** Selected passage **
··········
Whether via tall trees or wide shots of fields, wilderness abounds in local photographer Phillipa James' excellent new exhibition Girlhood, which is on through this Saturday (28th January) at the North Wall Arts Centre. Shot in cool tones and natural light, the exhibit consists of at least two dozen photos - some the size of large bedroom posters, others postcards. They are almost entirely images of teenage girls - a couple of boys appear peripherally in chummy group shots. We see the subjects at ease: playing in a sporting ground or hanging out in suburbia, with its mazes of tall greige fencing. The photos feel both candid and striking, with the girls sporting a recognizably teenage aesthetic - casual yet curated. Activewear mixed with stacks of bracelets and rows of rings, scabby nail varnish and NYX lip gloss.
James’ work here recalls the dreamy female gazes of photographers like Petra Collins and Ashley Armitage, although intentionally more grounded and unposed. In Girlhood, the camera seems to simply bear witness rather than glamourise or caution. Her strategy pays off: the unpoised vulnerability and freedom become the collection's chief strength.
The photos are mirrored by a wall of scribbled thoughts from teenagers who participated in workshopping sessions for the exhibit, answering prompts on teenage life. While this could’ve come off as twee or cloying, it’s anything but - it informs and enriches the work immensely.
In the collection's most striking photo, three girls lie on their discarded hoodies in the grass, resting their heads on each other’s laps. One girl has placed two Haribo hearts over another’s closed eyes, while another reads a ballpoint message scrawled on the Haribo girl’s palm. It feels like such a serene and unposed moment, managing to underline one of the key themes of the collection: the vitality of female friendship and how formative it can be in adolescence, like trees growing with interconnected roots.
The resonance of this is likely to be felt by women, regardless of generation. I remember the first time I felt like being a teenage girl could actually be cool was reading the online feminist magazine, Rookie. This was founded in 2011 by then-15-year high school student Tavi Gevinson, and grew over the next seven years into a gorgeous, hard-hitting mosaic portrait of the highs and lows of teenage girlhood. Rookie didn’t flinch away from discussing things like sexism, trauma, bullying, abusive parents, and sexuality, but it also had a lot of fun pop culture articles fashion ideas, crafting tips and fun escapades.
··········
** Data provided **
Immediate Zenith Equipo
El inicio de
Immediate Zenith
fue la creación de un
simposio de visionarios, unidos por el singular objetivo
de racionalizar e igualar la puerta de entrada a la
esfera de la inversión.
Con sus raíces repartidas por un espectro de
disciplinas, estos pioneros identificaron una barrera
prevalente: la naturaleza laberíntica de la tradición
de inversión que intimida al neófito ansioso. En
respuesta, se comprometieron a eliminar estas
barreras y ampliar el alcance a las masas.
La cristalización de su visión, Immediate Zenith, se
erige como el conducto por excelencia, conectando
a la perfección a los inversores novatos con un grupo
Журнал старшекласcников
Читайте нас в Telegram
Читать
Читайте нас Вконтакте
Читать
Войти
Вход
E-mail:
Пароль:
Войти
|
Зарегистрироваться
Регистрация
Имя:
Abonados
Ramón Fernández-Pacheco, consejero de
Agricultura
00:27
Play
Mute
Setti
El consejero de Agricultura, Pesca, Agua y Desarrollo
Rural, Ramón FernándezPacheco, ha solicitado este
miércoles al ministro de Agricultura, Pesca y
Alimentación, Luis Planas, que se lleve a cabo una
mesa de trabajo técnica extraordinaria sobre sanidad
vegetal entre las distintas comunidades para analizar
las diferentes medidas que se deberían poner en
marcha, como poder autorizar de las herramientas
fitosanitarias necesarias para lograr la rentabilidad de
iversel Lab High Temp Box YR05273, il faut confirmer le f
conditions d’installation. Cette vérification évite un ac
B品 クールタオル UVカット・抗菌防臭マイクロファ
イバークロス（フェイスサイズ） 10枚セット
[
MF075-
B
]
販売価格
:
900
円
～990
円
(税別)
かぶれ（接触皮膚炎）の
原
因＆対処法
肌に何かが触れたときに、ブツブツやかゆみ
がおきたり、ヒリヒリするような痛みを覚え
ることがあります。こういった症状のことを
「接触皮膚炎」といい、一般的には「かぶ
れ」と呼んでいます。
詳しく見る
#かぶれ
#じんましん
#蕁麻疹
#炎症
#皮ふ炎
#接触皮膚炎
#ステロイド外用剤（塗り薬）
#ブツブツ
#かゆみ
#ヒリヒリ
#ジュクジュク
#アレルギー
··········
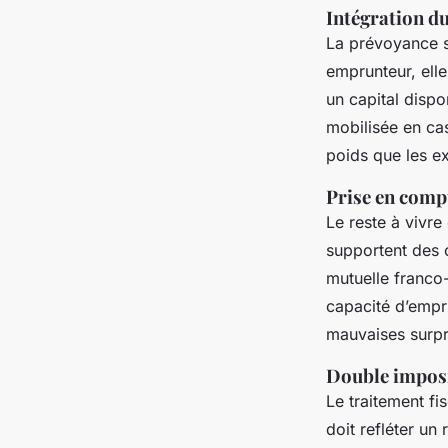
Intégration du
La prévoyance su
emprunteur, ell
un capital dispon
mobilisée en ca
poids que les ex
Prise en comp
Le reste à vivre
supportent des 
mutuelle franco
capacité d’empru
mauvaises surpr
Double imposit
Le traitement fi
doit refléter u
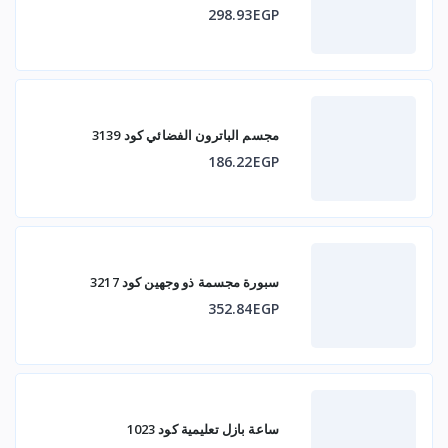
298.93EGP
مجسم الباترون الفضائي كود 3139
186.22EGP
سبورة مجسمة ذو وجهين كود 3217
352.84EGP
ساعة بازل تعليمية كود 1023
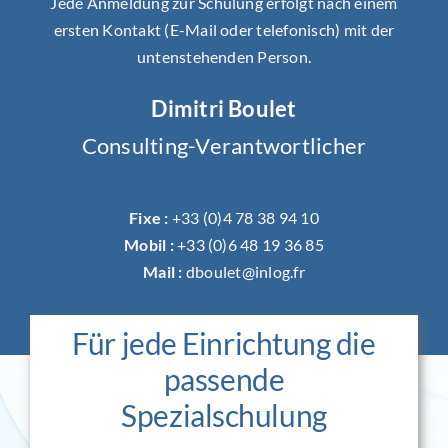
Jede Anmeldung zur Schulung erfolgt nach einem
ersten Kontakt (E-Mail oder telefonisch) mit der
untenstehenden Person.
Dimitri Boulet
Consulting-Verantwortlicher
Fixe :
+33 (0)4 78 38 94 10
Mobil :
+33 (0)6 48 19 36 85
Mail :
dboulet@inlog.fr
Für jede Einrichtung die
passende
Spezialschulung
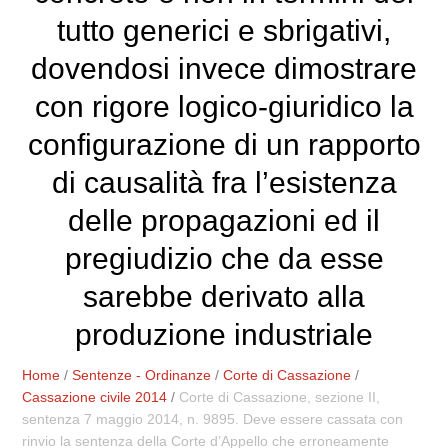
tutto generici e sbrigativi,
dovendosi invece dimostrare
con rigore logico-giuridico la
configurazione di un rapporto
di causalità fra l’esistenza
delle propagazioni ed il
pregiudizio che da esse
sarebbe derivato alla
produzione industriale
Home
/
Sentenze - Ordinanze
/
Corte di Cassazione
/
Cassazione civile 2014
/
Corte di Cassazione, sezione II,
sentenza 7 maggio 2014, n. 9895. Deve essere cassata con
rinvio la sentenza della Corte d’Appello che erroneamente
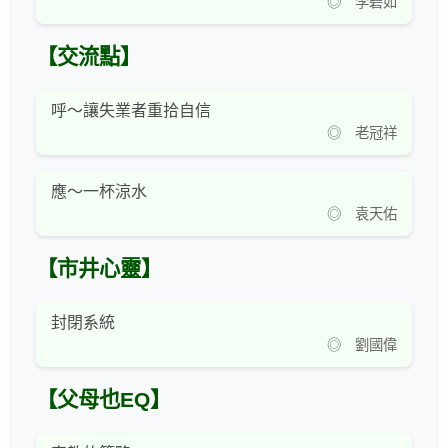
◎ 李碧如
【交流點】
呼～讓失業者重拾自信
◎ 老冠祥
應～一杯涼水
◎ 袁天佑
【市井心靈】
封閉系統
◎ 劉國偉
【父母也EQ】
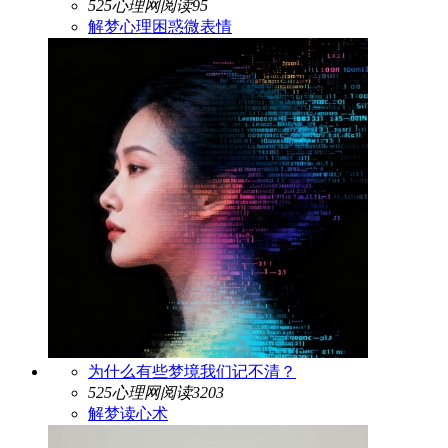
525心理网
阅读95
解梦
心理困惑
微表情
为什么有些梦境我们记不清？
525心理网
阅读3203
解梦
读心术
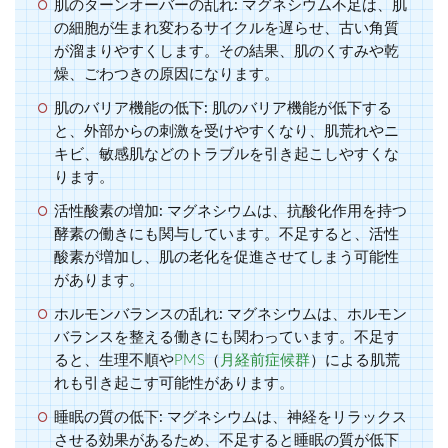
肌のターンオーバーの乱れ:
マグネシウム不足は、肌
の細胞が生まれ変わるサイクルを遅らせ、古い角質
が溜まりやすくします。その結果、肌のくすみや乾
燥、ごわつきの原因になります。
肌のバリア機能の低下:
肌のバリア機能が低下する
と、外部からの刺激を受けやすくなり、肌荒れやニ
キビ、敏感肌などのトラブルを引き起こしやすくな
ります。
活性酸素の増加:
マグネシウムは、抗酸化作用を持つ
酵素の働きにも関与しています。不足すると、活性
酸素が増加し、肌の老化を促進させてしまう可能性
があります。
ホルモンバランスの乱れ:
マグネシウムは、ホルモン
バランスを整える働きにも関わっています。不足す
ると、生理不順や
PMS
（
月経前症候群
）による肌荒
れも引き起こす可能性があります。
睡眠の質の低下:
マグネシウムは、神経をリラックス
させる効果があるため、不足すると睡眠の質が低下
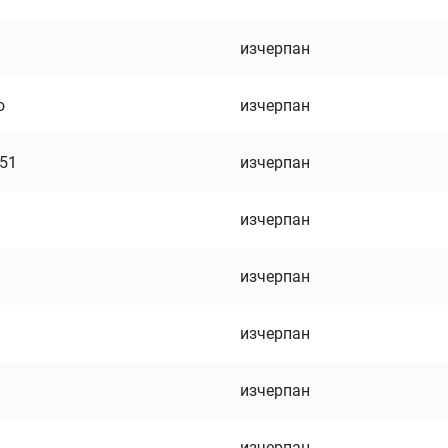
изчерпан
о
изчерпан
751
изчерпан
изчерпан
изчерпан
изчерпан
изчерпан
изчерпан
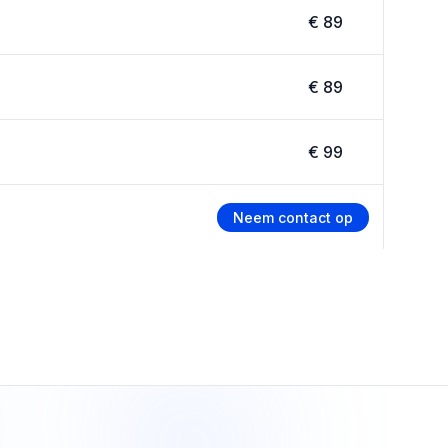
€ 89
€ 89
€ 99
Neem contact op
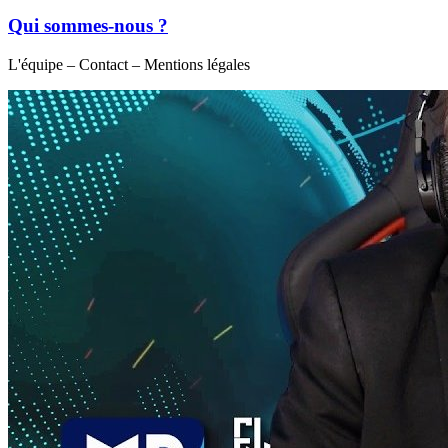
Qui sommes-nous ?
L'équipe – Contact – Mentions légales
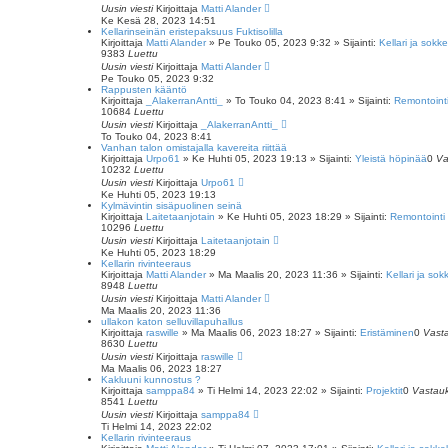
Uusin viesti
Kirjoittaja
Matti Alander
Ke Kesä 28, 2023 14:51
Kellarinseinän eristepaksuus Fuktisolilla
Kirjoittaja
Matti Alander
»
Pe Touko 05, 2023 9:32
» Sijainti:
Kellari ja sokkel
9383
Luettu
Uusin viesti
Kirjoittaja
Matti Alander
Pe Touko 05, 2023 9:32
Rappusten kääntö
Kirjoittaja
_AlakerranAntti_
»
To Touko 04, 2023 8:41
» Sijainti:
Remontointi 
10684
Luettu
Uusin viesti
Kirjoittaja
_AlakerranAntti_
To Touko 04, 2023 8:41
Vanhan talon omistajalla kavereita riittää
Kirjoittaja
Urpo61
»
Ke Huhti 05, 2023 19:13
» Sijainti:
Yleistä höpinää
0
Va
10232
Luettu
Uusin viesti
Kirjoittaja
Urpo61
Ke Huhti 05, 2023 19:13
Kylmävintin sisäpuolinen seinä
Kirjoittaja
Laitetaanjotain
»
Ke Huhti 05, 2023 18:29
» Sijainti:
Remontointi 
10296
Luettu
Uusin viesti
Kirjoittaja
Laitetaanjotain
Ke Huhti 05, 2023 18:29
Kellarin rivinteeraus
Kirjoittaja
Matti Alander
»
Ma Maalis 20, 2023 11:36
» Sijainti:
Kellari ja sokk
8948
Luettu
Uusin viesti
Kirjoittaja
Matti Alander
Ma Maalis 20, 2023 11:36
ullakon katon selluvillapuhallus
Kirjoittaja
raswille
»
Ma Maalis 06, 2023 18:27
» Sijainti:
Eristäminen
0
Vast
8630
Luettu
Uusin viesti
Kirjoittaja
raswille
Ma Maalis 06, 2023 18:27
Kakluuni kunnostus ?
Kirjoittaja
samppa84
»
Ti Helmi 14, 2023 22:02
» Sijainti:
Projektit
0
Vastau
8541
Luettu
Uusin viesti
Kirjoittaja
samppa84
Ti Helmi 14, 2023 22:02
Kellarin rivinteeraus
··········
** Actions to take **
(a) Quote the review of the Girlhood exhibition, starting with "In the collection's" and going on through "with interconnected roots.".
(b) Convert the lines of the records, starting with the line with "Jede Anmeldung zur" and going on through the line with "rinvio la sentenza", into a Markdown table with the columns Row and Line, omitting blank lines and leaving the pictures out.

** Task answers **
(a)
In the collection's most striking photo, three girls lie on their discarded hoodies in the grass, resting their heads on each other’s laps. One girl has placed two Haribo hearts over another’s closed eyes, while another reads a ballpoint message scrawled on the Haribo girl’s palm. It feels like such a serene and unposed moment, managing to underline one of the key themes of the collection: the vitality of female friendship and how formative it can be in adolescence, like trees growing with interconnected roots.

(b)
| Row | Line |
|---|---|
| 1 | Jede Anmeldung zur Schulung erfolgt nach einem |
| 2 | ersten Kontakt (E-Mail oder telefonisch) mit der |
| 3 | untenstehenden Person. |
| 4 | Dimitri Boulet |
| 5 | Consulting-Verantwortlicher |
| 6 | Fixe : |
| 7 | +33 (0)4 78 38 94 10 |
| 8 | Mobil : |
| 9 | +33 (0)6 48 19 36 85 |
| 10 | Mail : |
| 11 | dboulet@inlog.fr |
| 12 | Für jede Einrichtung die |
| 13 | passende |
| 14 | Spezialschulung |
| 15 | tutto generici e sbrigativi, |
| 16 | dovendosi invece dimostrare |
| 17 | con rigore logico-giuridico la |
| 18 | configurazione di un rapporto |
| 19 | di causalità fra l’esistenza |
| 20 | delle propagazioni ed il |
| 21 | pregiudizio che da esse |
| 22 | sarebbe derivato alla |
| 23 | produzione industriale |
| 24 | Home |
| 25 | / |
| 26 | Sentenze - Ordinanze |
| 27 | / |
| 28 | Corte di Cassazione |
| 29 | / |
| 30 | Cassazione civile 2014 |
| 31 | / |
| 32 | Corte di Cassazione, sezione II, |
| 33 | sentenza 7 maggio 2014, n. 9895. Deve essere cassata con |
| 34 | rinvio la sentenza della Corte d’Appello che erroneamente |